=== Source material ===
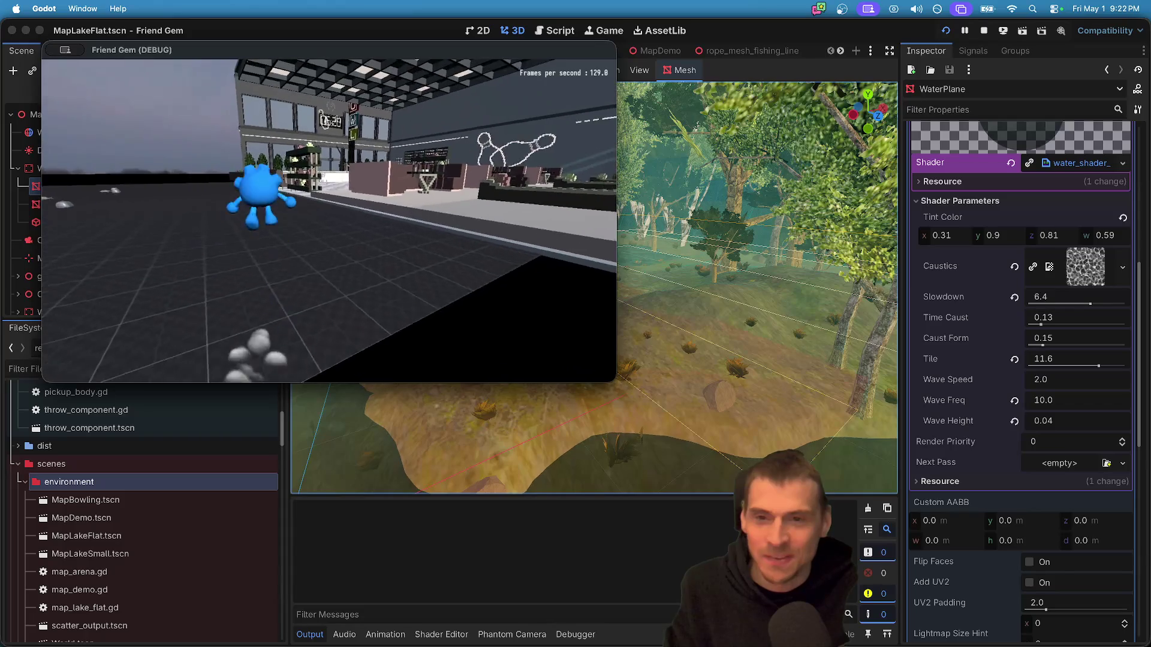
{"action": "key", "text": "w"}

* * *

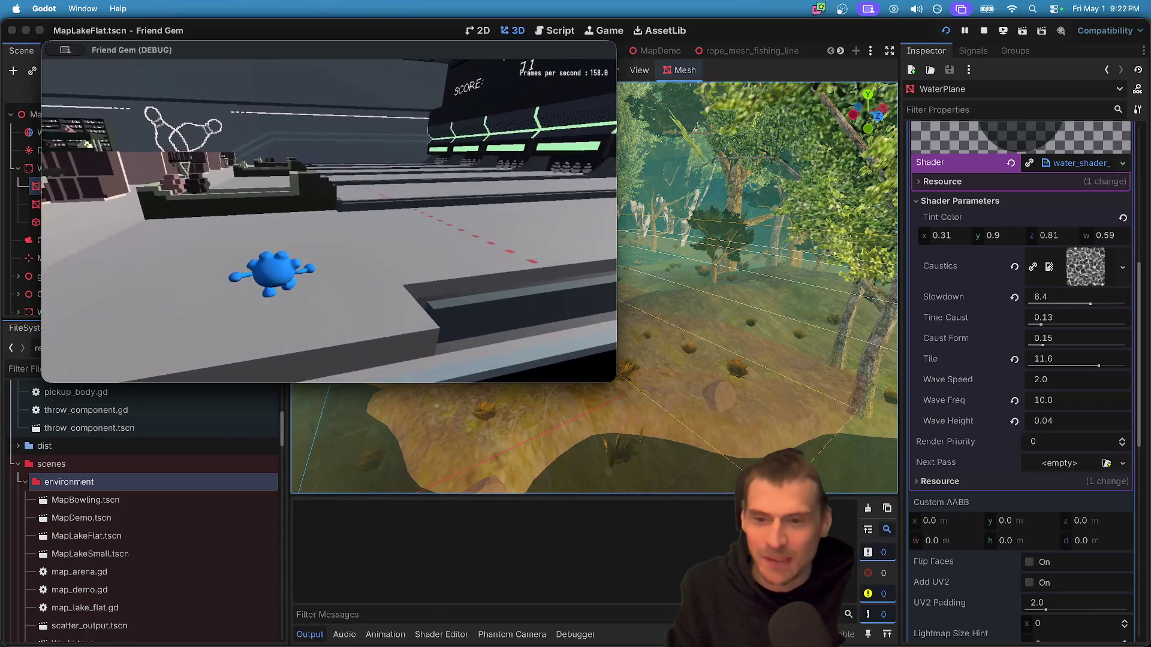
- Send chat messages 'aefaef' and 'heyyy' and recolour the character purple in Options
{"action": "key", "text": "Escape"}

=== Assignment ===
Take each line above that contains "action" and copy it out.

=== Solution below ===
{"action": "key", "text": "w"}
{"action": "key", "text": "Escape"}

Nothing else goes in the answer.